Schwangerschaft und Geburt sind für jede Frau besondere Erlebnisse, die aber körperlich wie emotional herausfordernd sind. Daher ist es von großer Bedeutung, dass zu den unterstützenden Menschen in diesem Prozess wie Frauenärzt_innen oder Geburtshelfer_innen ein enges Vertrauensverhältnis besteht. Denn selbstverständlich hat frau den Wunsch, offen über die besonderen Probleme und Ängste sprechen und auch spezielle medizinische Fragen stellen zu können. Es empfiehlt sich daher, frühzeitig beispielsweise bei Aidshilfen oder Selbsthilfegruppen von Frauen mit HIV nach Empfehlungen beziehungsweise Unterstützung bei der Suche nach einer geeigneten gynäkologischen Praxis oder Geburtshilfe zu fragen.

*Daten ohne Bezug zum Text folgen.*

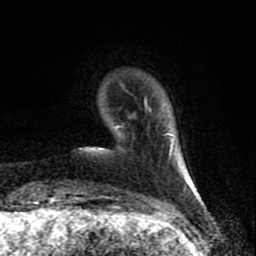
Breast MRI (dynamic contrast-enhanced), one axial slice. Slice 15 of 80 in the series (ordered by position). Cropped to one breast. Dynamic contrast-enhanced series, time point 2 of 8 at this slice position (early post-contrast). 1.5 T. TE 4.2 ms, TR 7 ms. 2 mm slice thickness. 256 × 256 image matrix. Female patient.
Structures marked on this image (semi-automatic segmentation, software-assisted and operator-edited):
- enhancing-tissue mask used for the functional tumour volume (all voxels passing the contrast-enhancement thresholds inside the analysis volume; usually the tumour): bounding box <117,99,147,128> (left, top, right, bottom; pixels)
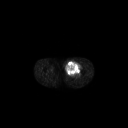
FDG PET of an extremity soft-tissue mass (from a PET/CT study), one axial slice. Slice 239 of 267 in the series (ordered by position). 3.27 mm slice thickness. 128 × 128 image matrix, field of view 700 × 700 mm. Male patient, age 63 years. Case-level facts recorded for this patient, not image findings: histological type: pleiomorphic liposarcoma; grade: high; site of the primary tumour: left thigh.
Outlined on this slice (expert contour drawn on MRI and transferred to this co-registered scan by the dataset authors):
- gross tumour volume including surrounding oedema: box from (x=65, y=60) to (x=82, y=76) px
- gross tumour volume (mass): (x=66, y=60)–(x=81, y=76)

„Jede junge Mutter hat das Recht auf eine Betreuung nach der Geburt ihres Kindes. Die Hebamme, die schon die Schwangerschaft begleitet hat, führt auch die Nachbetreuung fort. In sozioökonomisch schwierigen Fällen kann diese zeitlich ausgeweitet werden. Dieses Recht hat jede Frau, aber einigen fehlt die Information“, sagt Ingrid Mumm, Landeskoordinatorin für „Aids, Kinder und Familie“ der Aidshilfe Niedersachsen. Es hat sich zudem bewährt, wenn die behandelnden HIV- und Frauenärzt_innen sich möglichst früh miteinander vernetzen, um so gewissermaßen arbeitsteilig eine perfekte Versorgung der Frauen zu gewährleisten. Abseits der Metropolen ist es möglicherweise schwierig, eine Geburtsklinik zu finden, bei der sich werdende Mütter mit HIV sicher sein können, adäquat betreut zu werden. „Um die bestmögliche Versorgung für HIV-positive Frauen anbieten zu können, müssen Aidshilfen deshalb immer wieder auch die Auseinandersetzung mit Mediziner_innen suchen“, so Mumm. „Beratungsstellen sollten bei schwangeren Ratsuchenden die Chance nutzen, um den Kontakt zu den Kliniken aufzubauen, aufzuklären und zum Beispiel Schulungen anbieten.“
Vom Umgang mit sensiblen Daten: Muss meine HIV-Diagnose im Mutterpass vermerkt werden?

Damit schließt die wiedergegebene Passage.